My mother only blinks her eyes, refusing to look up or speak. Tears burn in my eyes as pain and the feeling of being unwanted flood me, but I suck them back. Summoning courage I didn’t know I had in me, I step into the room and up to the bed then kneel down in front of her.

“Mom,” I say, lowering my face into her line of vision. “It’s Gemma…your daughter.”

She glances at my violet eyes, curiosity and confusion emitting from her own. Then something flickers in her expression and, suddenly, she’s really looking at me instead of through me. She leaps to her feet and starts to hug me, but then quickly retracts and wraps her arms around herself.
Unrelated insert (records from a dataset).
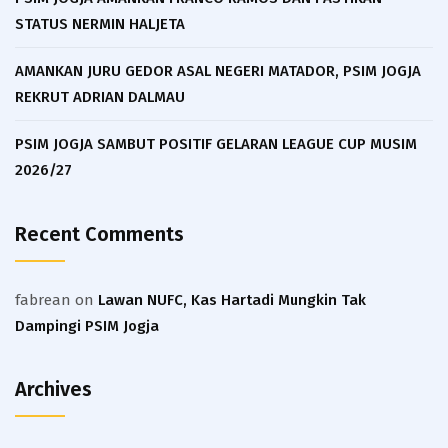
STATUS NERMIN HALJETA
AMANKAN JURU GEDOR ASAL NEGERI MATADOR, PSIM JOGJA
REKRUT ADRIAN DALMAU
PSIM JOGJA SAMBUT POSITIF GELARAN LEAGUE CUP MUSIM
2026/27
Recent Comments
fabrean
on
Lawan NUFC, Kas Hartadi Mungkin Tak
Dampingi PSIM Jogja
Archives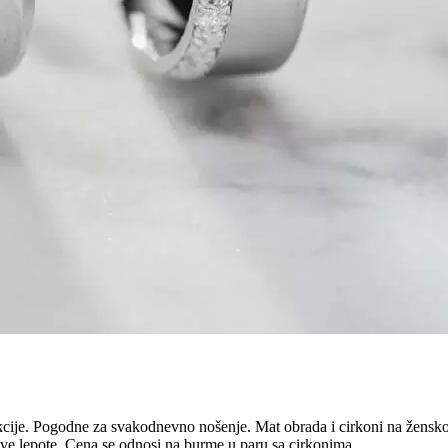
fekcije. Pogodne za svakodnevno nošenje. Mat obrada i cirkoni na žens
ive lepote. Cena se odnosi na burme u paru sa cirkonima.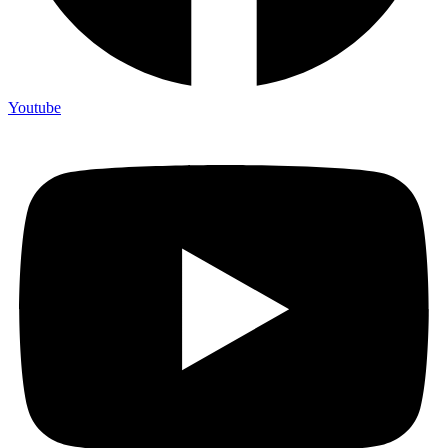
Youtube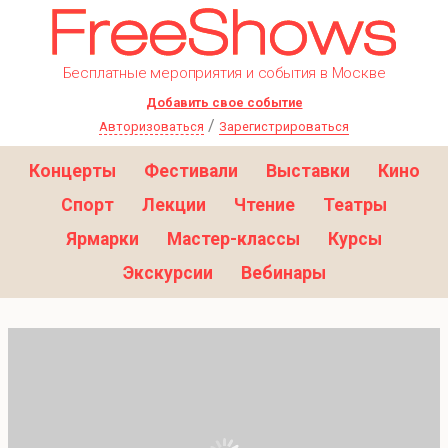
Бесплатные мероприятия и события в Москве
Добавить свое событие
/
Авторизоваться
Зарегистрироваться
Концерты
Фестивали
Выставки
Кино
Спорт
Лекции
Чтение
Театры
Ярмарки
Мастер-классы
Курсы
Экскурсии
Вебинары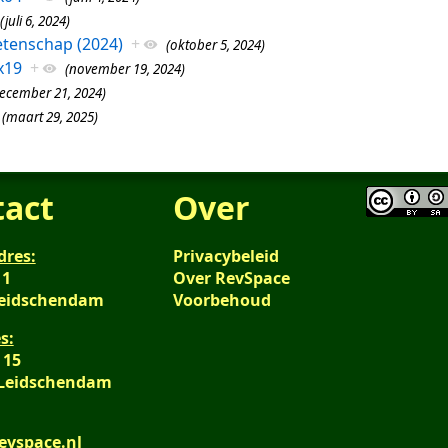
(juli 6, 2024)
tenschap (2024)
+
(oktober 5, 2024)
x19
+
(november 19, 2024)
ecember 21, 2024)
(maart 29, 2025)
tact
Over
dres:
Privacybeleid
 1
Over RevSpace
Leidschendam
Voorbehoud
s:
 15
 Leidschendam
evspace.nl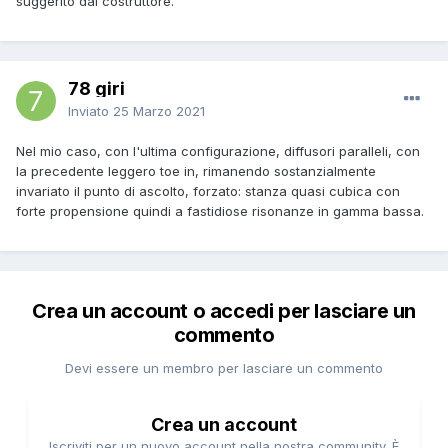
suggerito dal costruttore.
Spostando la poltrona avanti ed indietro ho provato diverse
78 giri
posizioni del punto di incrocio:
Inviato
25 Marzo 2021
1 mt dietro la testa, sulla testa
coincidente con la testa (con le orecchie per la
Nel mio caso, con l'ultima configurazione, diffusori paralleli, con
precisione)
la precedente leggero toe in, rimanendo sostanzialmente
50 cm avanti
invariato il punto di ascolto, forzato: stanza quasi cubica con
1 mt avanti
forte propensione quindi a fastidiose risonanze in gamma bassa.
Ascoltato tre brani di riferimento e scelto il compromesso
che mi piaceva di più.
Crea un account o accedi per lasciare un
I parametri valutati sono stati larghezza, profondita della
commento
scena, precisone del fuoco e corpo delle voci.
Alla fine ho deciso di sacrificare ulteriormente la larghezza,
Devi essere un membro per lasciare un commento
che non era già da primato prima dell'intervento a beneficio
di fuoco, profondità e corpo delle voci migliori. Dal punto di
ascolto, mentre dalla poltrona accanto le differenza si
Crea un account
percepiscono in maniera minore.
Iscriviti per un nuovo account nella nostra community. È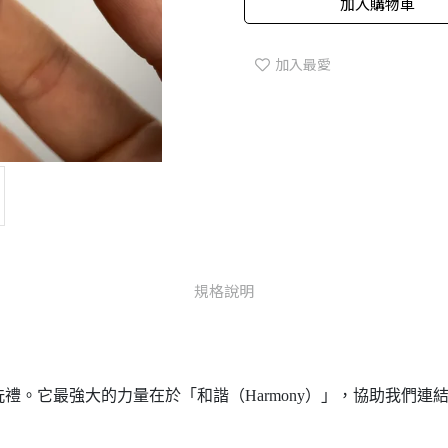
加入購物車
加入最愛
規格說明
禮。它最強大的力量在於「和諧（Harmony）」，協助我們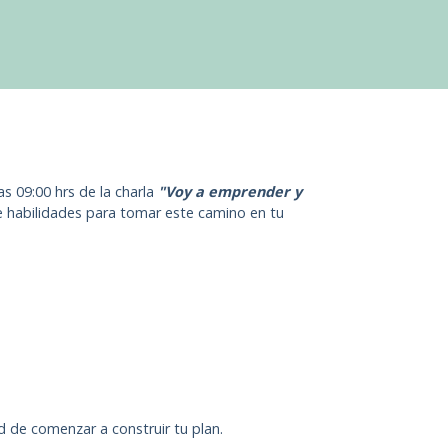
as 09:00 hrs de la charla
"Voy a emprender y
 de habilidades para tomar este camino en tu
d de comenzar a construir tu plan.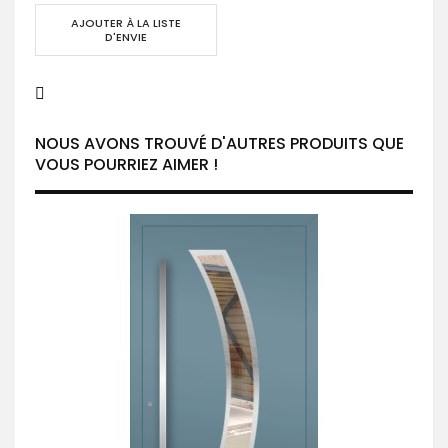
AJOUTER À LA LISTE
D'ENVIE
NOUS AVONS TROUVÉ D'AUTRES PRODUITS QUE
VOUS POURRIEZ AIMER !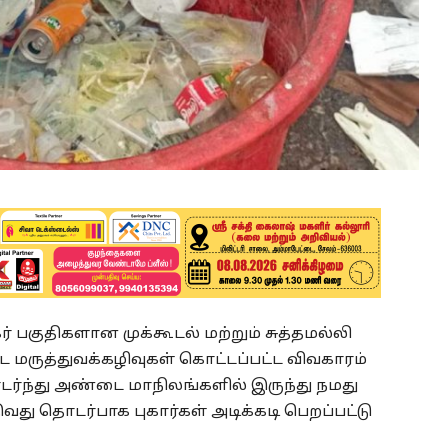
ர் பகுதிகளான முக்கூடல் மற்றும் சுத்தமல்லி
ட மருத்துவக்கழிவுகள் கொட்டப்பட்ட விவகாரம்
டர்ந்து அண்டை மாநிலங்களில் இருந்து நமது
ுவது தொடர்பாக புகார்கள் அடிக்கடி பெறப்பட்டு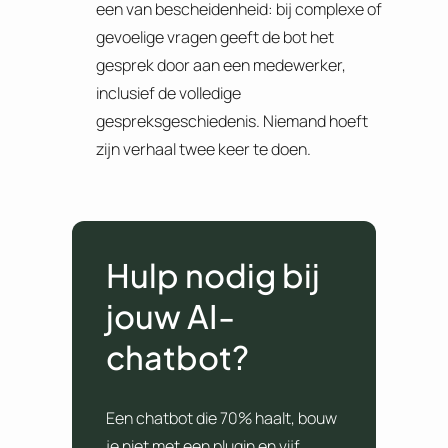
een van bescheidenheid: bij complexe of
gevoelige vragen geeft de bot het
gesprek door aan een medewerker,
inclusief de volledige
gespreksgeschiedenis. Niemand hoeft
zijn verhaal twee keer te doen.
Hulp nodig bij
jouw AI-
chatbot?
Een chatbot die 70% haalt, bouw
je niet met een plugin en vijf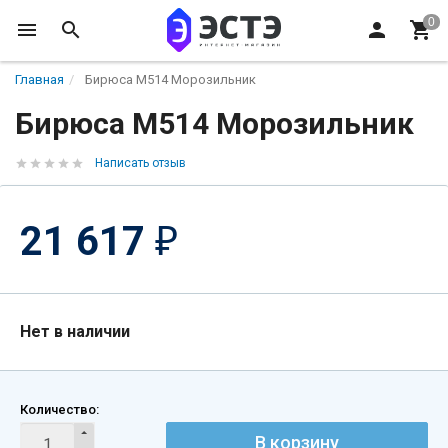
Главная
Бирюса M514 Морозильник
Бирюса M514 Морозильник
Написать отзыв
21 617
₽
Нет в наличии
Количество:
В корзину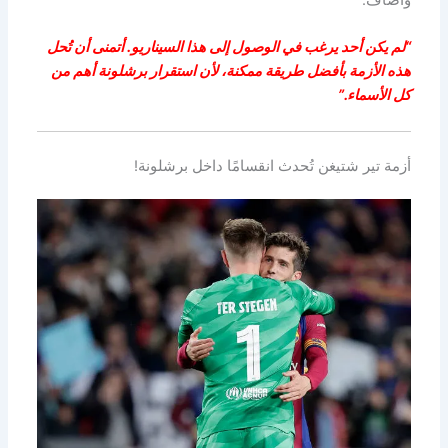
وأضاف:
“لم يكن أحد يرغب في الوصول إلى هذا السيناريو. أتمنى أن تُحل
هذه الأزمة بأفضل طريقة ممكنة، لأن استقرار برشلونة أهم من
كل الأسماء.”
أزمة تير شتيغن تُحدث انقسامًا داخل برشلونة!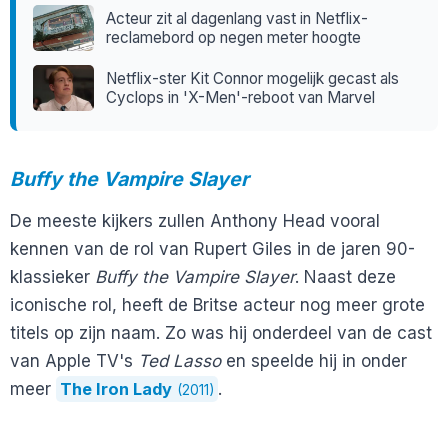
Acteur zit al dagenlang vast in Netflix-
reclamebord op negen meter hoogte
Netflix-ster Kit Connor mogelijk gecast als
Cyclops in 'X-Men'-reboot van Marvel
Buffy the Vampire Slayer
De meeste kijkers zullen Anthony Head vooral
kennen van de rol van Rupert Giles in de jaren 90-
klassieker
Buffy the Vampire Slayer
. Naast deze
iconische rol, heeft de Britse acteur nog meer grote
titels op zijn naam. Zo was hij onderdeel van de cast
van Apple TV's
Ted Lasso
en speelde hij in onder
meer
The Iron Lady
.
(2011)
“What are you two doing down here?” Her voice is tight and unwelcoming. “You shouldn’t be down here.”

“We came here for you.” I glance warily at Alex and then back at her. “To save you.”

“You never should have come here,” she says, rocking back and forth as she hugs herself. “How did you even get down here?”

“With an Ira,” I explain, trying not to go into shock over her detached state of mind. She’s been here for a while. She’s been through so much. I ball my hands into fists and stab my fingernails into my palms, shifting the emotional pain inside me to physical.

She frowns up at me. “So you got your father’s power.” She says it with such hatred.

A thousand questions run through my mind, but I bite them back and grab her arm. “We have to go.”

“We need to get to water,” Alex tells her, moving up beside me. “There’s supposed to be a place somewhere down here that will take us up through the lake. A water route maybe? Do you know where it is?”